MALETA: Die christliche Demokratie ist in einem tiefen Strukturwandel begriffen, und zwar seit ihrem Bestand. Man kann eigentlich sagen, daß sie aus den konfessionellen Parteien herausgewachsen ist, daß sie hier Entwicklungsphasen durchgemacht hat und daß diese Entwicklungsphasen uns heute in ein Stadium gebracht haben, wo man die Frage stellen muß: „Hat sie eine Existenzberechtigung oder äst eine Existenznotwendigkeit vorhanden?“

FURCHE: Konkret gesprochen: Ist nicht die Volkspartei heute eine konservativ-liberale Partei mit christlich-demokratischen Einsprengseln?

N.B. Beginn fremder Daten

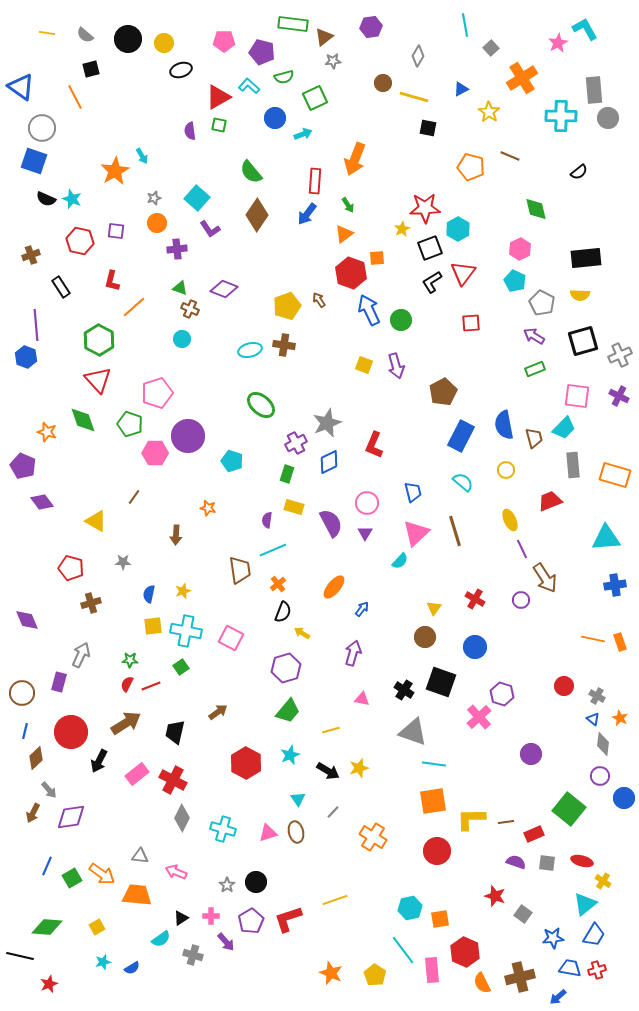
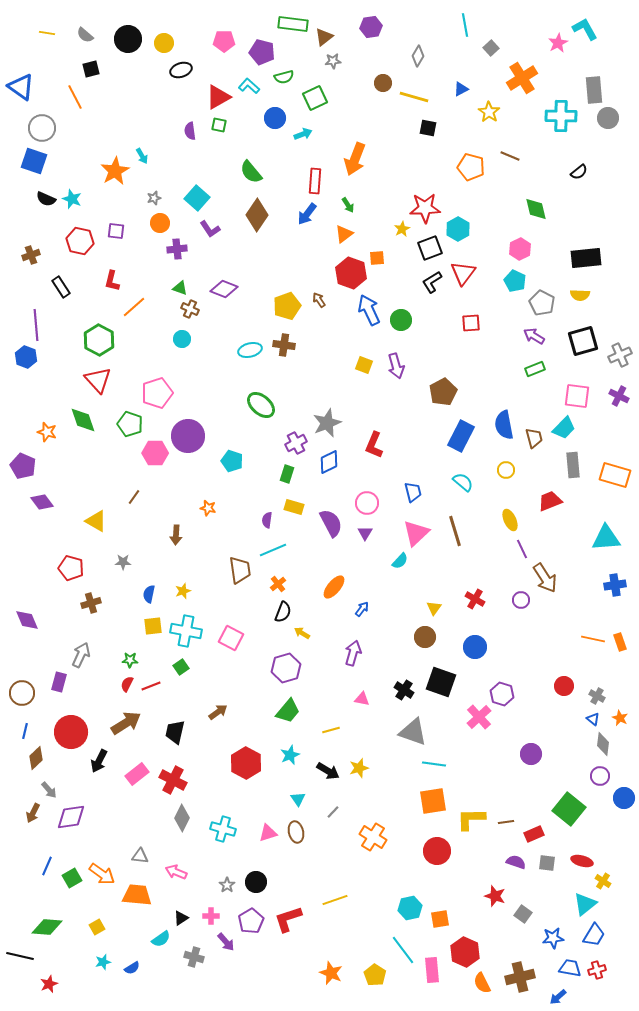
orange circle at (157, 223): moved 3 px right
gray cross at (193, 955): moved 1 px right, 2 px down
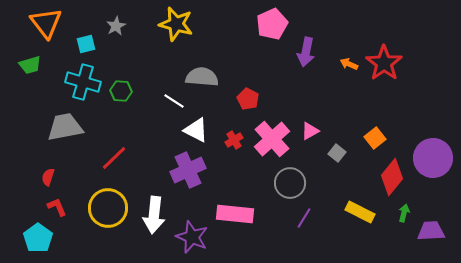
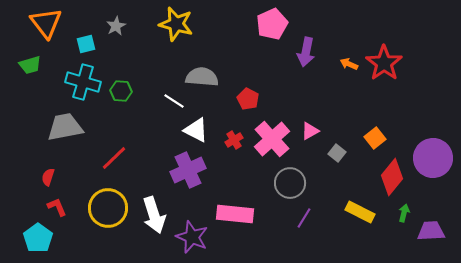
white arrow: rotated 24 degrees counterclockwise
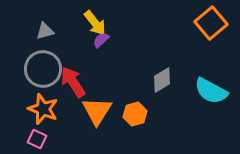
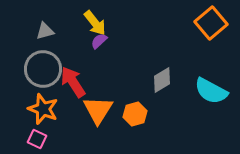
purple semicircle: moved 2 px left, 1 px down
orange triangle: moved 1 px right, 1 px up
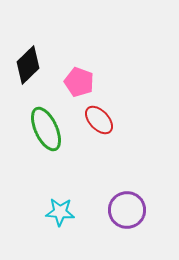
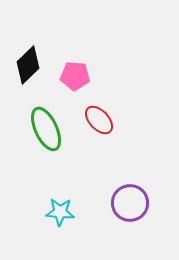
pink pentagon: moved 4 px left, 6 px up; rotated 16 degrees counterclockwise
purple circle: moved 3 px right, 7 px up
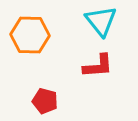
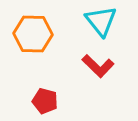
orange hexagon: moved 3 px right, 1 px up
red L-shape: rotated 48 degrees clockwise
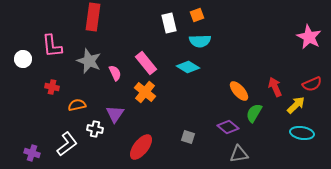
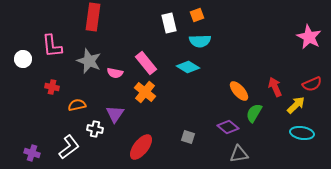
pink semicircle: rotated 126 degrees clockwise
white L-shape: moved 2 px right, 3 px down
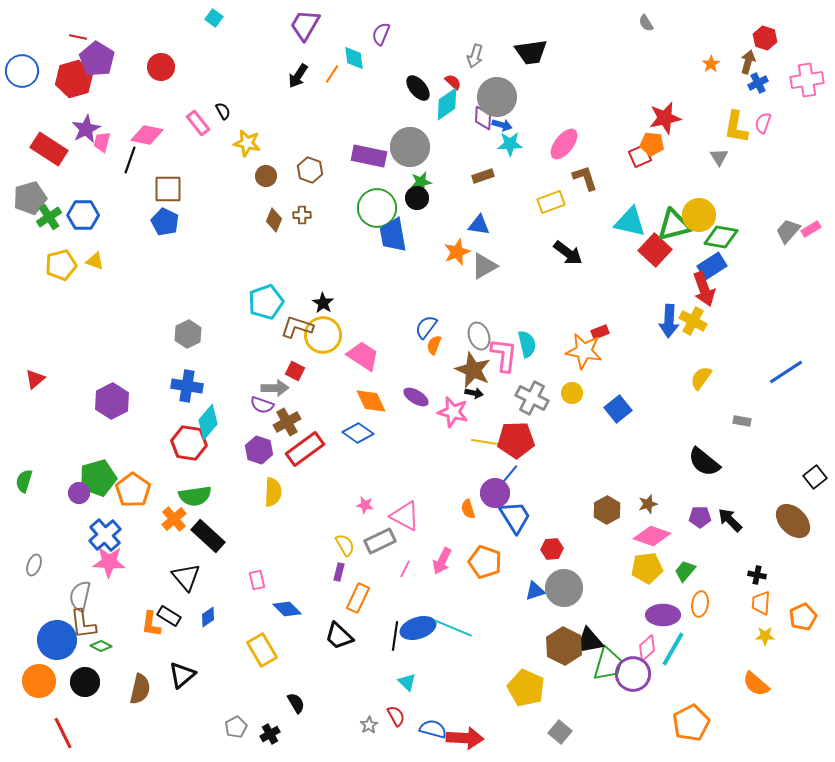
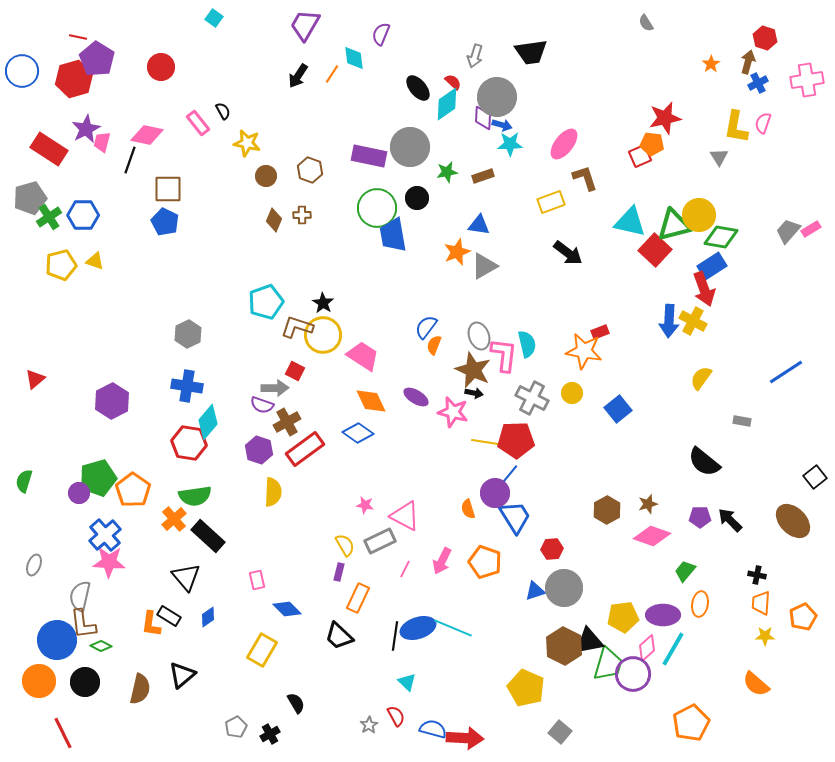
green star at (421, 182): moved 26 px right, 10 px up
yellow pentagon at (647, 568): moved 24 px left, 49 px down
yellow rectangle at (262, 650): rotated 60 degrees clockwise
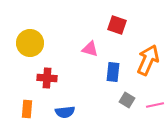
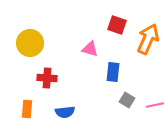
orange arrow: moved 21 px up
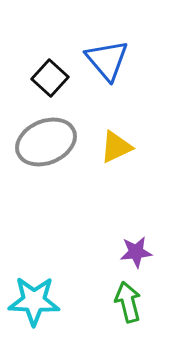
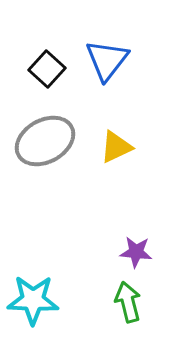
blue triangle: rotated 18 degrees clockwise
black square: moved 3 px left, 9 px up
gray ellipse: moved 1 px left, 1 px up; rotated 6 degrees counterclockwise
purple star: rotated 12 degrees clockwise
cyan star: moved 1 px left, 1 px up
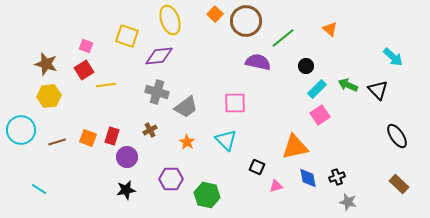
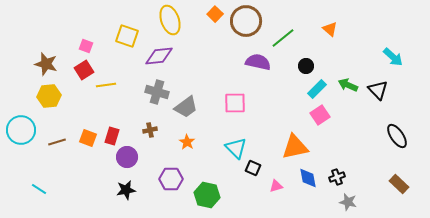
brown cross at (150, 130): rotated 16 degrees clockwise
cyan triangle at (226, 140): moved 10 px right, 8 px down
black square at (257, 167): moved 4 px left, 1 px down
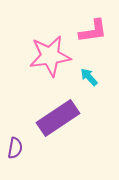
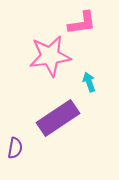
pink L-shape: moved 11 px left, 8 px up
cyan arrow: moved 5 px down; rotated 24 degrees clockwise
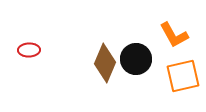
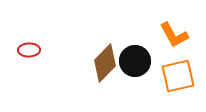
black circle: moved 1 px left, 2 px down
brown diamond: rotated 21 degrees clockwise
orange square: moved 5 px left
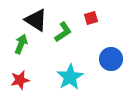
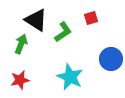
cyan star: rotated 16 degrees counterclockwise
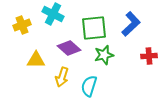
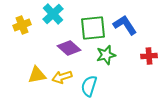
cyan cross: rotated 20 degrees clockwise
blue L-shape: moved 6 px left, 1 px down; rotated 80 degrees counterclockwise
green square: moved 1 px left
green star: moved 2 px right
yellow triangle: moved 1 px right, 15 px down; rotated 12 degrees counterclockwise
yellow arrow: rotated 54 degrees clockwise
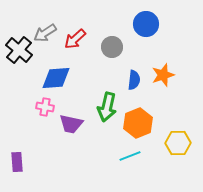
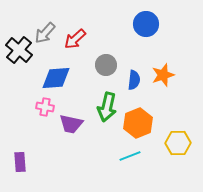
gray arrow: rotated 15 degrees counterclockwise
gray circle: moved 6 px left, 18 px down
purple rectangle: moved 3 px right
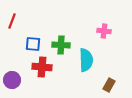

MALETA: Ich möchte das nicht so sagen. Das kommt auf die Perspektive der Betrachtung an. In mancher Beziehung kann der Eindruck entstehen, daß die ÖVP eine konservativ-liberale Partei mit christlichen Einsprengseln ist. Aus einer anderen Perspektive kann ich sagen, gerade was die gesellschaftspolitischen Leitbilder betrifft, daß sie eine sehr starke traditionsverbundene Basis mit der ursprünglichen christlichen Demokratie hat.